Sam sunk back down in the bed, his head resting on a pillow that might have been soft once and the blankets pulled up as high as he could manage. Before, he only felt fear in the darkness and in silence. Now, he felt guilt, too. He couldn't have possibly killed his mother at six months old, but she died in his room above his crib.

And why? The word echoed in his mind. Why? Why? Why?

Unshed tears burned at the back of his eyes, and he squeezed them shut before they could escape, trying to calm himself by listening to the almost silent footsteps of Dean as he went through his routine of getting ready for bed. The light being turned off was a small mercy. If the tears fell, at least they wouldn't be seen.

The bed sunk down as Dean settled onto his own side. He still smelled like the rain and remnants of the low class bar he had to drag their father out of. Sam wouldn't say it aloud, but having Dean so close made him feel safe, even more so after he confirmed that everything Sam read in John's journal was true.

Dean had been on hunts. He had killed bad things before. If anything came for them in the middle of the night, he would kill that, too.

"You shouldn't have had to hear that, Sammy," he whispered.

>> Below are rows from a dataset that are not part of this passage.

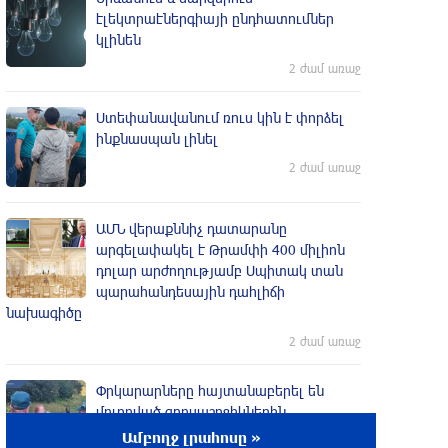
էլեկտրաէներգիայի ընդհատումներ
կլինեն
2 ժամ առաջ
Ստեփանավանում ռուս կին է փորձել
ինքնասպան լինել
2 ժամ առաջ
ԱՄՆ վերաքննիչ դատարանը
արգելափակել է Թրամփի 400 միլիոն
դոլար արժողությամբ Սպիտակ տան
պարահանդեսային դահլիճի
նախագիծը
2 ժամ առաջ
Փրկարարները հայտանաբերել են
մոլորված զբոսաշրջիկներին
Ամբողջ լրահոսը »
մեկ ժամ առաջ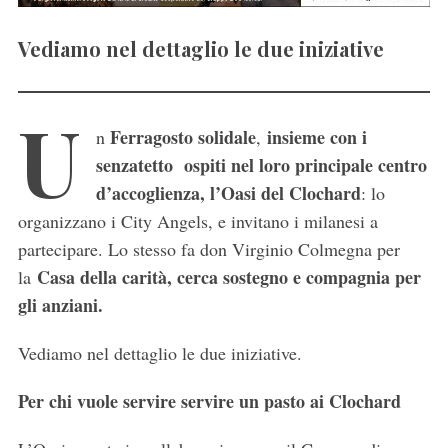
Vediamo nel dettaglio le due iniziative
U
Ferragosto solidale
insieme con i
n
,
senzatetto ospiti nel loro principale centro
d’accoglienza, l’Oasi del Clochard
: lo
organizzano i City Angels, e invitano i milanesi a
partecipare. Lo stesso fa don Virginio Colmegna per
Casa della carità, cerca sostegno e compagnia per
la
gli anziani.
Vediamo nel dettaglio le due iniziative.
Per chi vuole servire servire un pasto ai Clochard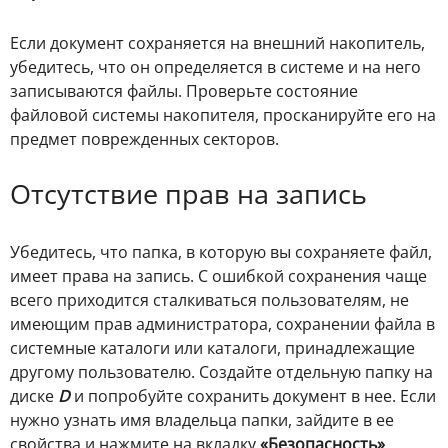
Если документ сохраняется на внешний накопитель,
убедитесь, что он определяется в системе и на него
записываются файлы. Проверьте состояние
файловой системы накопителя, просканируйте его на
предмет поврежденных секторов.
Отсутствие прав на запись
Убедитесь, что папка, в которую вы сохраняете файл,
имеет права на запись. С ошибкой сохранения чаще
всего приходится сталкиваться пользователям, не
имеющим прав администратора, сохранении файла в
системные каталоги или каталоги, принадлежащие
другому пользователю. Создайте отдельную папку на
диске
D
и попробуйте сохранить документ в нее. Если
нужно узнать имя владельца папки, зайдите в ее
свойства и нажмите на вкладку
«Безопасность»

Sam didn't have a response to that, and he didn't trust his voice not to break if he said more than one syllable at a time. So, he settled with asking, "Is it true?"

"I don't know. I was young, and I didn't even go into your nursery that night."

"Dean…"

He heard Dean's sigh, could imagine the indecision on his face as he decided how much to tell Sam after being called out on his lie. Living in close quarters meant that Sam knew Dean better than anyone, and vice versa. He could tell when Dean wasn't telling him the entire truth, even if it wasn't an outright lie.

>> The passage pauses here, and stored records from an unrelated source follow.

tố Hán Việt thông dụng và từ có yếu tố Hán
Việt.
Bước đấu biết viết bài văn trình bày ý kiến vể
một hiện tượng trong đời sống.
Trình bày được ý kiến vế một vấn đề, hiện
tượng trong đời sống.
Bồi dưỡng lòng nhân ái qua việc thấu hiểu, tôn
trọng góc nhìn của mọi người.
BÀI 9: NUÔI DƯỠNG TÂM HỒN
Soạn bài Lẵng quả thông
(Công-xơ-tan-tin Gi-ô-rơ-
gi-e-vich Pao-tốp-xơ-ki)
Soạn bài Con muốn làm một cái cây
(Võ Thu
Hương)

"The fire was in your nursery. It started there, and Dad said that the official cause was faulty wiring."

"I'm sorry," Sam said, his voice cracking on the 'sorry' and almost freeing the tears he was trying so hard to hold back.

Dean's hand snaked over to rest on his shoulder. "You don't have anything to be sorry for, Sammy, okay?" he said. "You were just a baby, and you know we have the worst luck. Now, get some sleep. Everything will be better in the morning. I promise."

Sam curled in on himself as much as he could. Dean told him the same thing after he read their dad's journal, that everything would be better in the morning.

But it wasn't. In the morning, the scary things were still real and his world turned into something straight out of nightmares. The foundation of facts that he built his life on crumbled apart once he saw that they were lies.

He wouldn't call Dean out on that this time. Instead, he tried to settle his mind and fall asleep, hoping for nothingness instead of a nightmare.

He dreamed of fire.


Author's Note: I was actually working on the latest chapter of Becoming Human when this idea struck me, and I just had to write it out. I think that the months after reading John's journal would've been hard on them all.